Document
— START —
In those very same communities where legal cannabis businesses are thriving, you can find countless banks and credit unions feverishly looking for low-cost ways to grow deposits, non-interest fee revenue and additional lines of business to remain competitive. These financial institutions see the cannabis businesses in local areas as a perfect example of a lucrative “unbanked market segment” that many CEOs can only dream of as a customer base.
Even with this crystal-clear opportunity for both sides to fuel their business’ growth, many banks and credit unions are reluctant to offer services to the legal cannabis industry because they fear that without federal guidelines they won’t be able to do it properly — or cost effectively. While over 400 financial institutions have reported dealings with legal cannabis businesses to FinCEN, it remains clear that protection at the federal level would allow countless more institutions to develop more robust product and service offerings specifically for this rapidly-growing industry.
Those hoping to see a change in the way cannabis is classified under the Controlled Substance Act should not hold their breath. However, a change in Congressional leadership has led to the recently conducted first hearing on a topic long discussed on Capitol Hill: protections for financial institutions that wish to serve legal cannabis businesses.
A draft of the bipartisan SAFE Banking Act of 2019, introduced by Reps. Ed Perlmutter, D-Colo., Denny Heck, D-Wash., and Ohio Republicans Rep. Steve Stivers and Rep. Warren Davidson, is beginning to gain some momentum. Written with input from banking and cannabis industry stakeholders, this legislation addresses some of the most pressing issues holding financial institutions back today. It outlines clear protections around federal deposit and share insurance, asset forfeiture restrictions and expectations on institutional liability. The draft legislation stipulates that the Federal Financial Institutions Examination Council must produce uniform exam procedures for agencies examining institutions serving the legal cannabis industry no later than 180 days after its passing.
— END —
Provided material
— START —
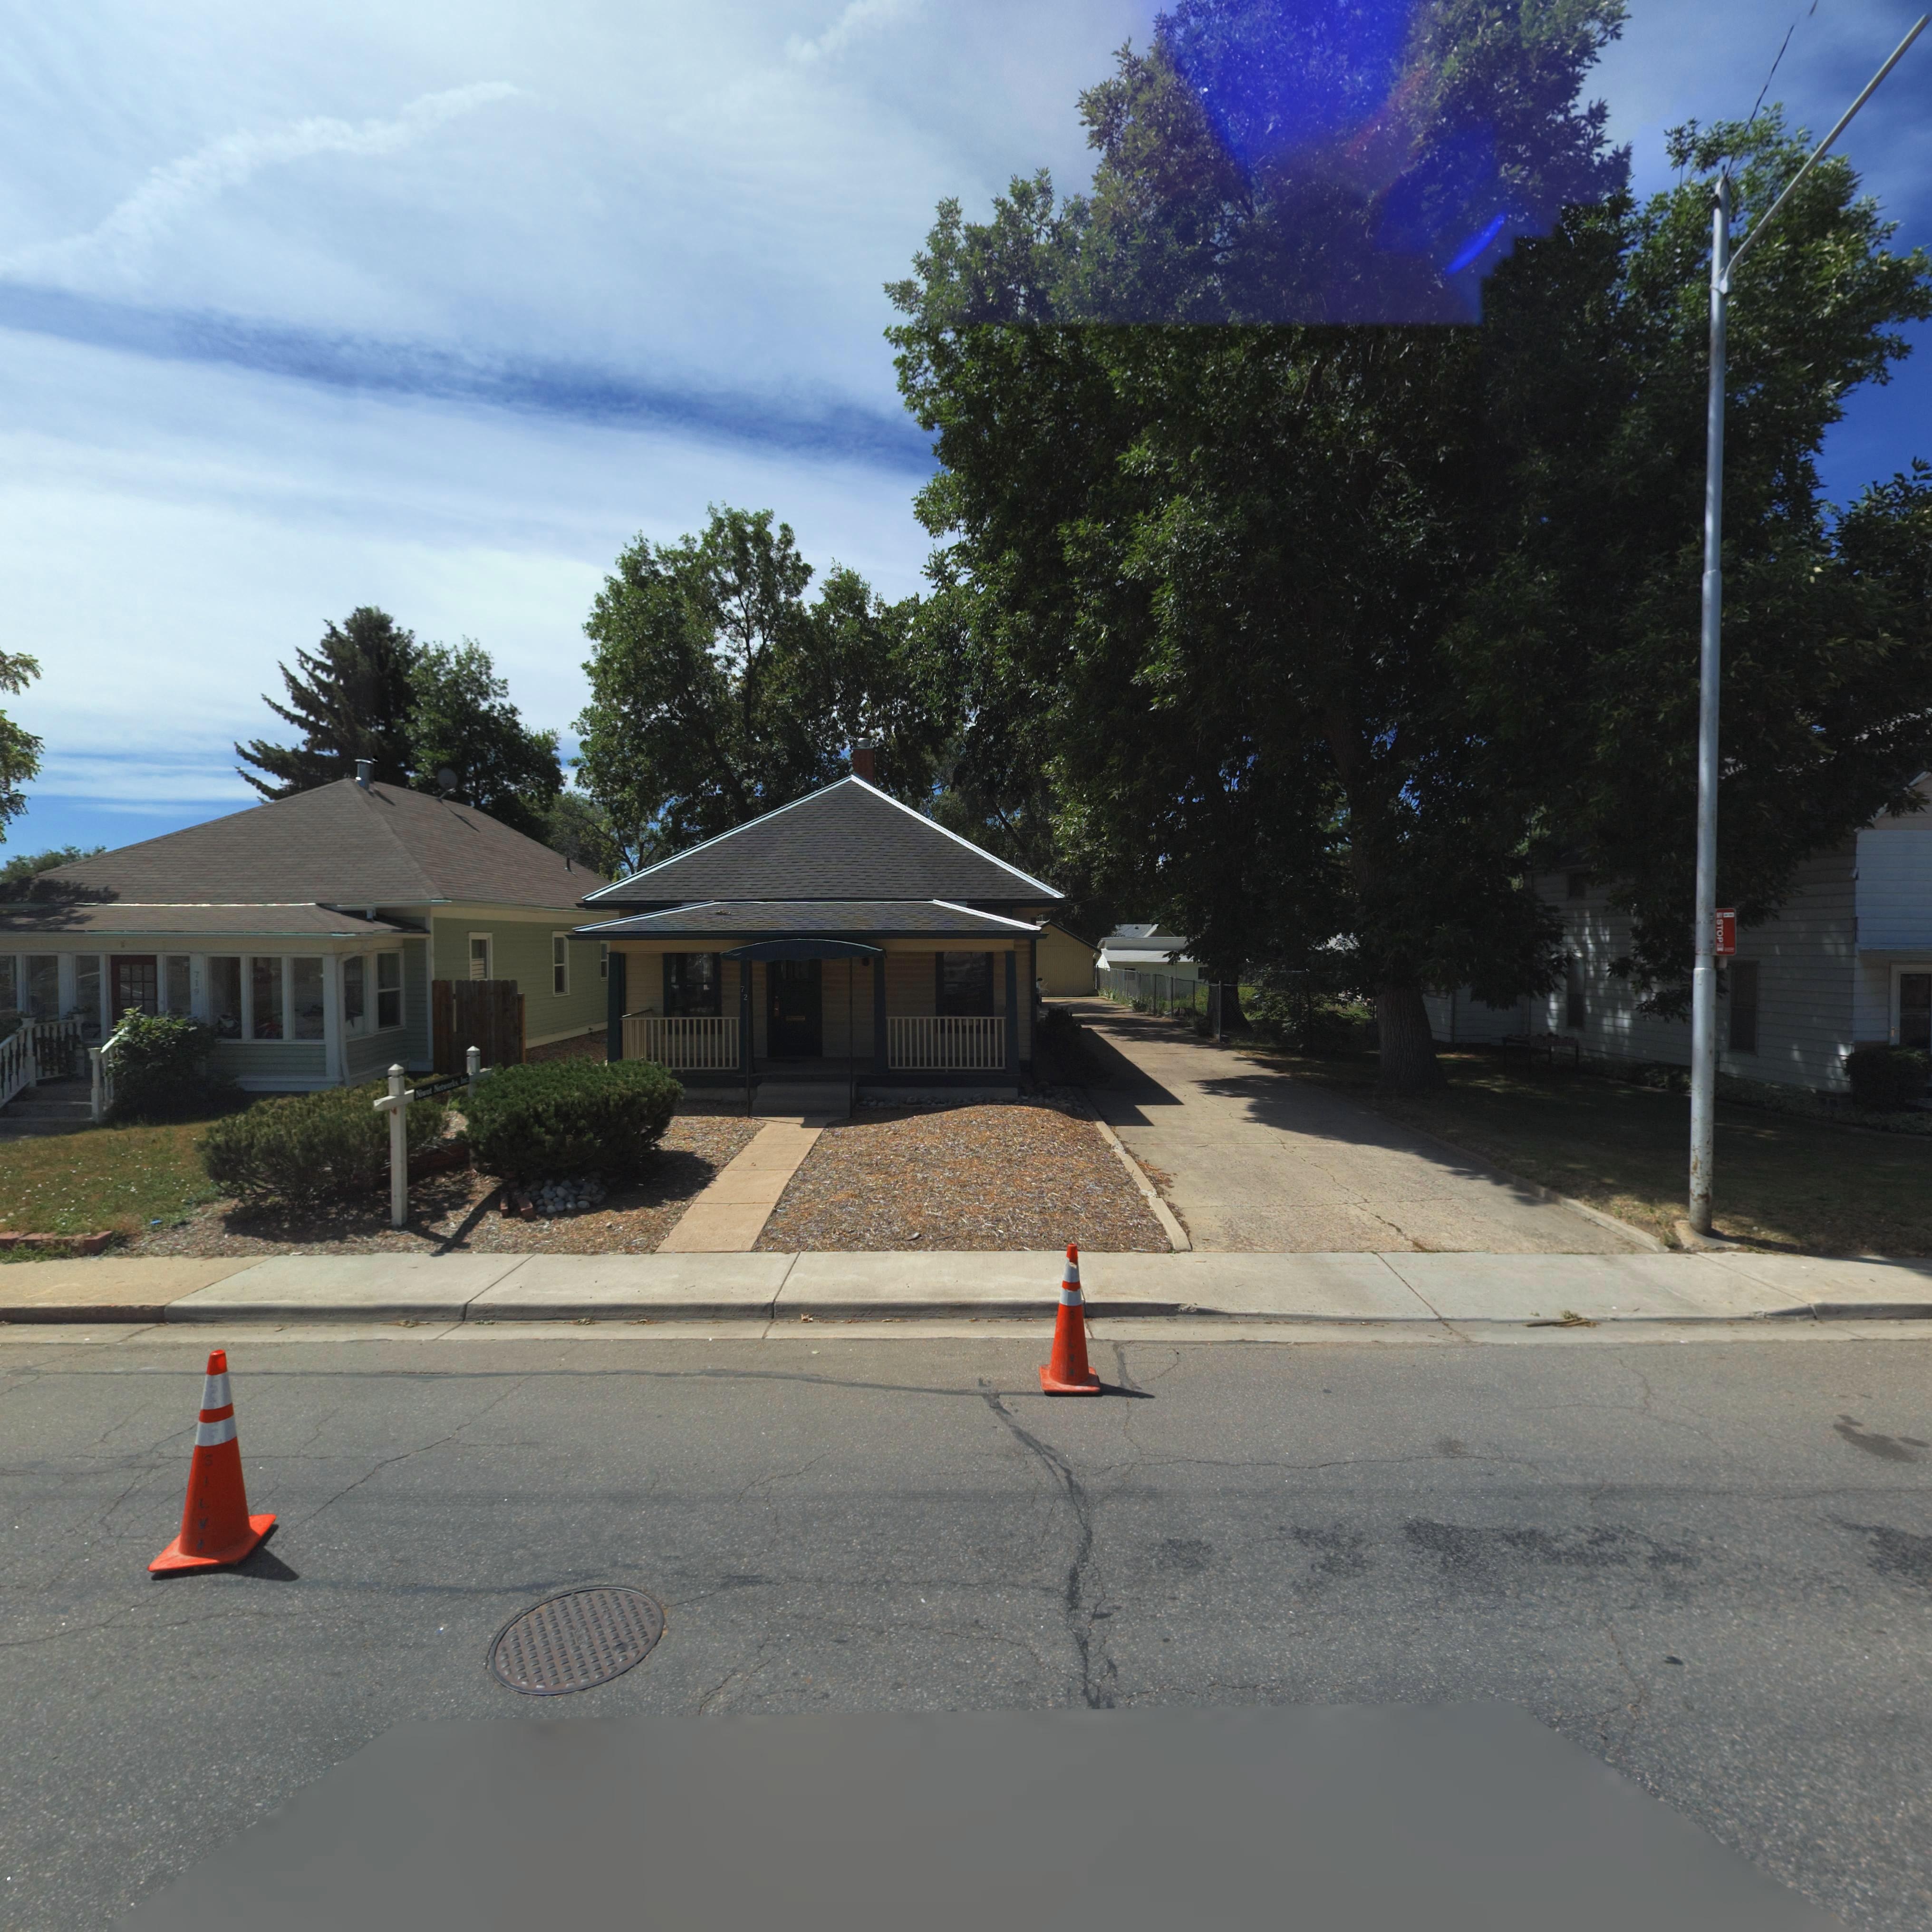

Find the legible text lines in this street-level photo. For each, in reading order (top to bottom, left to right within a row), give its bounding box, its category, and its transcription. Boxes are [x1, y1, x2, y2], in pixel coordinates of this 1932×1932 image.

[193, 970, 200, 995] StreetNumber: 719
[740, 985, 748, 1001] StreetNumber: 72
[415, 1075, 468, 1100] BusinessName: Ni**t N*t****s I**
— END —
Written request 1
Name every representative who, according to the cannabis banking text, introduced the SAFE Banking Act of 2019.
Written request 2
Rewrite the cannabis banking text from "In those very" up to and including "a customer base.", changing "lucrative" to "profitable".

Written response 1
Ed Perlmutter
Denny Heck
Steve Stivers
Warren Davidson

Written response 2
In those very same communities where legal cannabis businesses are thriving, you can find countless banks and credit unions feverishly looking for low-cost ways to grow deposits, non-interest fee revenue and additional lines of business to remain competitive. These financial institutions see the cannabis businesses in local areas as a perfect example of a profitable “unbanked market segment” that many CEOs can only dream of as a customer base.